I discuss these implications further in hygiene notes. I am only saying enough here to give you a solid basis for beginning with hygienic dark retreating. If it makes sense to you and you like what happens, further study is natural. For a thorough introduction to hygiene’s principles, practices, and intriguing history, read Shelton’s Science and Fine Art of Natural Hygiene*.


  1. Sometimes, doctors go on strike. Life expectancy increases overnight by 9 years. It falls again the day the strike ends. See Dr Robert S Mendelsohn, Confessions of a Medical Heretic for this and other amusing facts about medicine. See also Medical Myths 

  2. Joseph Chilton Pearce, Evolution’s End 

  3. This explains the unconscious motivation behind the macabre fascination with genetics. This negligible and corrupt quasi-science is shot through with self-hatred, disgust for life, and mechanistic control-freakishness. Fortunately, there is a way to heal from the traumatic origins of these pathological states. Then we could go back to leaving genetics to genes and the normal attraction to beauty and strength. 

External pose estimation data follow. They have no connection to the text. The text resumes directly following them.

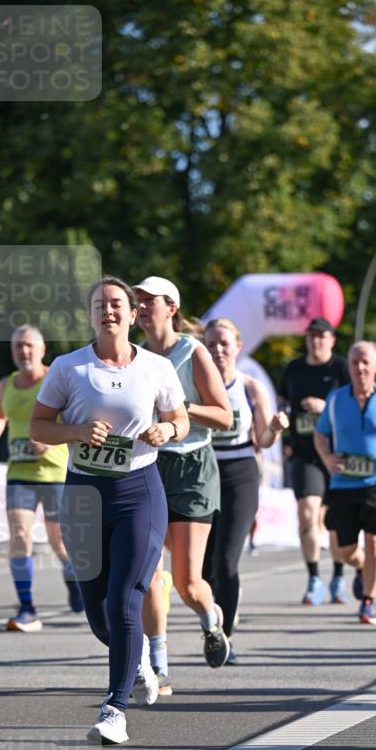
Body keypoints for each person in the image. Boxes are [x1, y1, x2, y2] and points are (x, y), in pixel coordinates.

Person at [30, 276, 189, 744]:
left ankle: (114, 709)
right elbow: (39, 425)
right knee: (98, 614)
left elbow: (180, 417)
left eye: (118, 304)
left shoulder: (157, 368)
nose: (110, 311)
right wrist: (76, 433)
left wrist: (169, 433)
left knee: (125, 600)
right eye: (101, 305)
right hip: (83, 493)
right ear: (92, 314)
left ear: (134, 313)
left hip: (139, 491)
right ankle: (137, 659)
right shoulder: (68, 367)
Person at [134, 275, 234, 674]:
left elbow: (224, 416)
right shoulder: (135, 356)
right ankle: (159, 667)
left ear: (171, 308)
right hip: (150, 466)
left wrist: (179, 409)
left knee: (188, 582)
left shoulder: (192, 351)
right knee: (149, 576)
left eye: (149, 300)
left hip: (193, 466)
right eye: (137, 300)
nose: (141, 306)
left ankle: (211, 619)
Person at [0, 325, 83, 631]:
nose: (23, 352)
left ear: (41, 349)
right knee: (20, 538)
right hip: (20, 473)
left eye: (28, 346)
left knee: (59, 541)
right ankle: (27, 607)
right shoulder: (6, 384)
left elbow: (75, 422)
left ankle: (74, 581)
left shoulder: (57, 379)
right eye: (17, 347)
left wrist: (51, 440)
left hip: (54, 473)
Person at [202, 318, 289, 663]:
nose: (218, 350)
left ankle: (223, 639)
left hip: (240, 471)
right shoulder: (197, 385)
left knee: (226, 561)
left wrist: (276, 429)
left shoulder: (250, 386)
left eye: (224, 343)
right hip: (204, 471)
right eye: (210, 344)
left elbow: (263, 439)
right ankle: (217, 616)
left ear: (238, 346)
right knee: (203, 568)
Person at [314, 341, 376, 626]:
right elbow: (320, 434)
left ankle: (368, 602)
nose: (360, 367)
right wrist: (327, 458)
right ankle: (361, 568)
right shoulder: (335, 400)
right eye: (354, 362)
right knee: (342, 551)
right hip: (343, 483)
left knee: (374, 541)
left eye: (365, 362)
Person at [277, 317, 351, 605]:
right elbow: (282, 399)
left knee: (335, 520)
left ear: (332, 340)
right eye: (311, 336)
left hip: (338, 453)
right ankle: (314, 577)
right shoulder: (294, 369)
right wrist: (282, 420)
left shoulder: (342, 368)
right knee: (307, 514)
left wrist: (326, 407)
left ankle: (339, 576)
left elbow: (356, 404)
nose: (316, 341)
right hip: (305, 452)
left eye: (322, 336)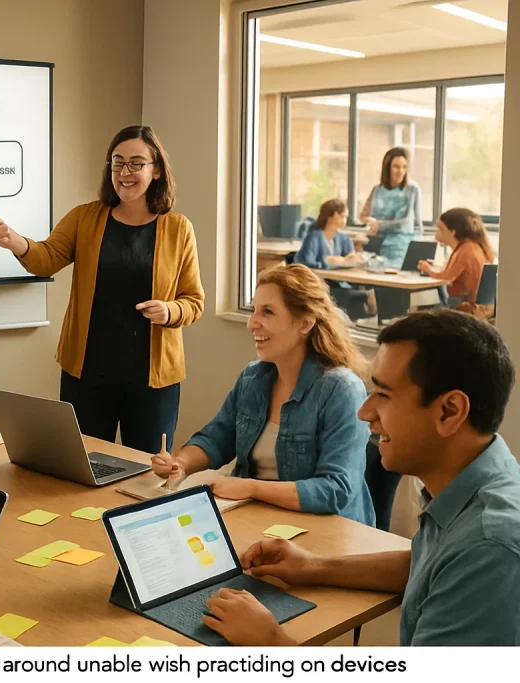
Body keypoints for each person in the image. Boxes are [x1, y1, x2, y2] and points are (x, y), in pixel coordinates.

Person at [202, 309, 520, 646]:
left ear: (449, 411)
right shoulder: (480, 487)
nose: (364, 412)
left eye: (383, 394)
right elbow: (429, 563)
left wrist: (271, 642)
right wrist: (315, 567)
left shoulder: (490, 550)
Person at [0, 125, 204, 455]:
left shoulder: (177, 228)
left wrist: (170, 311)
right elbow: (46, 259)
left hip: (152, 382)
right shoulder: (85, 218)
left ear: (156, 170)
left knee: (145, 475)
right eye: (117, 163)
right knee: (80, 467)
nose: (125, 172)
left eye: (136, 163)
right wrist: (15, 241)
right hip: (87, 375)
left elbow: (194, 301)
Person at [150, 264, 374, 525]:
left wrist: (250, 488)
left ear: (305, 323)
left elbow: (335, 491)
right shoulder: (253, 378)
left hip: (324, 532)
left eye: (267, 312)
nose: (252, 323)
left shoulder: (341, 390)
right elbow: (217, 437)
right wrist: (180, 463)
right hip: (259, 521)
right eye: (254, 310)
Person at [294, 199, 369, 320]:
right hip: (322, 286)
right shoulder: (314, 237)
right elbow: (306, 264)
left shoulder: (343, 238)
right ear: (331, 216)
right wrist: (329, 262)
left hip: (342, 284)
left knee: (366, 295)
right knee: (358, 297)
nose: (345, 220)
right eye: (342, 216)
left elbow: (348, 260)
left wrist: (354, 259)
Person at [417, 207, 493, 308]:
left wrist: (428, 270)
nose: (436, 234)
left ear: (453, 232)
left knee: (420, 304)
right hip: (465, 301)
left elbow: (448, 277)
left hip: (462, 305)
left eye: (440, 229)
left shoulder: (466, 250)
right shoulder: (471, 247)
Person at [360, 147, 423, 269]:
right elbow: (363, 215)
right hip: (376, 243)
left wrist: (379, 224)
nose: (400, 171)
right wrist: (370, 222)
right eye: (396, 167)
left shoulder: (412, 189)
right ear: (387, 167)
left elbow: (409, 222)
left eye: (404, 167)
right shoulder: (377, 189)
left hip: (400, 245)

  4. Joseph Chilton Pearce in Magical Child Matures, George Gurdjieff in In Search of the Miraculous, and Da Free John in The Eating Gorilla Comes in Peace discuss the triune nature of man’s intelligence. Also see the glossary for my overview of the psyche’s nature, qualities, and functioning. 

  5. “Enigma 2012”, a lecture on video by David Wilcock 

  6. Ancient Apocalypse, Graham Hancock. Search YouTube for his riveting presentations. 

  7. This echoes one of Gurdjieff’s main points: that a proper psychology and method of living will enable people to deal with life’s inevitable shocks. See In Search of the Miraculous*. 

  8. See my longer essay, catastrophe

  9. Psychologists Michael Meade and James Hillman say it all with the title of their 1993 book, We’ve Had a Hundred Years of Psychotherapy—And the World’s Getting Worse

  10. Bernarr Zovluck, Alternative Healing: What Nobody Understands. Frederic Patenaude met this Los Angeles hygienist and mentioned him and his advice to me. His comment would help me connect darkness with hygiene a decade later. 

  11. Panacea is, in Greek legend, the sister of Hygieia.